Please don't assume that what works for one child would just work for every child if only their parents would do it better.
Thank you for saying this, CakeEater. My DS is the same as yours. Nothing worked, even when we did it consistently.
Fortunately now that he's four, he has outgrown a lot of the frustrating behaviors. Hang in there, it will get better.
Yes, I'm hanging out for him to grow out of this horrible toddler thing. And I struggle to keep a smile on my face when the 15th person tells me to 'enjoy them when they're little, they grow up too fast!' The faster, the better at this point! I've given DH permission to slap me over the head if I say that to anyone when my kids are older.
Don't get me wrong, I'm certainly not advocating that people do nothing when their kids throw tantrums, or that consistency isn't important. I think, as a general principal, that consistency is a great idea, and that people should work towards helping their kids learn that tantrums aren't a good way to behave.
I'm just very cautious about judging a particular parent's whole parenting ability from the one or two, or even five instances you see them doing what you think is the wrong thing in that situation.
My 4-year-old DD has autism, and while we're very lucky that she has very few of the sensory issues that affect many kids with that condition, one she does have problems with is wet clothes. If her clothes get wet, it's a sensation she finds absolutely intorerable. She had very little language to communicate this up until quite recently, so would let loose with a lot of screaming and struggling to get the offending piece of clothing off.

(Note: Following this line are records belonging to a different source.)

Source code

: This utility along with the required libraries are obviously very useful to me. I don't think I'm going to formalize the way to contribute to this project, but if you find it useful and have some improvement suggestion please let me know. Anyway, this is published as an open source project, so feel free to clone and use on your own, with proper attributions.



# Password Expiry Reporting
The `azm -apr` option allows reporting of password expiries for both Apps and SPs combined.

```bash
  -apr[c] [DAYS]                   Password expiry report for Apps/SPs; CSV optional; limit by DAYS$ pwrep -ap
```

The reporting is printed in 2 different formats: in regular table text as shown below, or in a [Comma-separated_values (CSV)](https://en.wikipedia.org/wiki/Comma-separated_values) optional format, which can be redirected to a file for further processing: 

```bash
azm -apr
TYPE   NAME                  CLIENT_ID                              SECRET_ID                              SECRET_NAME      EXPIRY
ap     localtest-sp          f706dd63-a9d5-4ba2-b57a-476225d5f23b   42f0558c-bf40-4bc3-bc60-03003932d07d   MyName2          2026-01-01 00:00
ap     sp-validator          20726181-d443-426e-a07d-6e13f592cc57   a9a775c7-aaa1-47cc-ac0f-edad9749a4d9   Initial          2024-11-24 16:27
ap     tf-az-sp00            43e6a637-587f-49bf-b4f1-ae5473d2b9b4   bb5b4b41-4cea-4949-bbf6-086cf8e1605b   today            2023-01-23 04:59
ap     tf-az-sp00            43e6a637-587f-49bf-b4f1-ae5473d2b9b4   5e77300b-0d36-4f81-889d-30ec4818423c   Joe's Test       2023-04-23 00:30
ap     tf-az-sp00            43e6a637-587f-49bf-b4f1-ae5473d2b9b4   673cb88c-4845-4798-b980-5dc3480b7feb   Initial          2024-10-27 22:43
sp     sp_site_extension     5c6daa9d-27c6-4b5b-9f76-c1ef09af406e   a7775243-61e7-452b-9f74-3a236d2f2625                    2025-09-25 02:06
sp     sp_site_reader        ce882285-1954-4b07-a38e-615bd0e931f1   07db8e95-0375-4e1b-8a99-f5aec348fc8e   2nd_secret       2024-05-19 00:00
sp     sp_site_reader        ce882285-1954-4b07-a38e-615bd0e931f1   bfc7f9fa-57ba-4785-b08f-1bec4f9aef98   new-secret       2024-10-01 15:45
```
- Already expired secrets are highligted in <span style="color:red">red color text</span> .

The goal, worked out with our therapists, was to extend the time she could put up with wet clothes, but to get them off pretty quickly. So if we are out, and a splash of a drink gets on her T-shirt, things get pretty loud. I'm sure it looks, to casual passersby, as though I'm giving in to a tantrum when I'm doing exactly what she wants while she's screaming. But that's not what I'm doing at all. I'm removing the source of the tantrum, which will not stop until the sensation is removed. She is getting a lot better about being able to tolerate this sensation, and now she has more language, she's much more able to ask for a dry shirt than scream.
And she has stopped the screaming, even while I 'gave in' to it every single time, because the cause wasn't bad behaviour. She's also quite tall for her age, so I'm sure it looked like she was too old to be crying like that, and that I was a terrible parent for doing what she wanted. The proof that I was, in fact, doing exactly the right thing is that she has worked out how to deal with this issue, and it's no longer an issue, usually.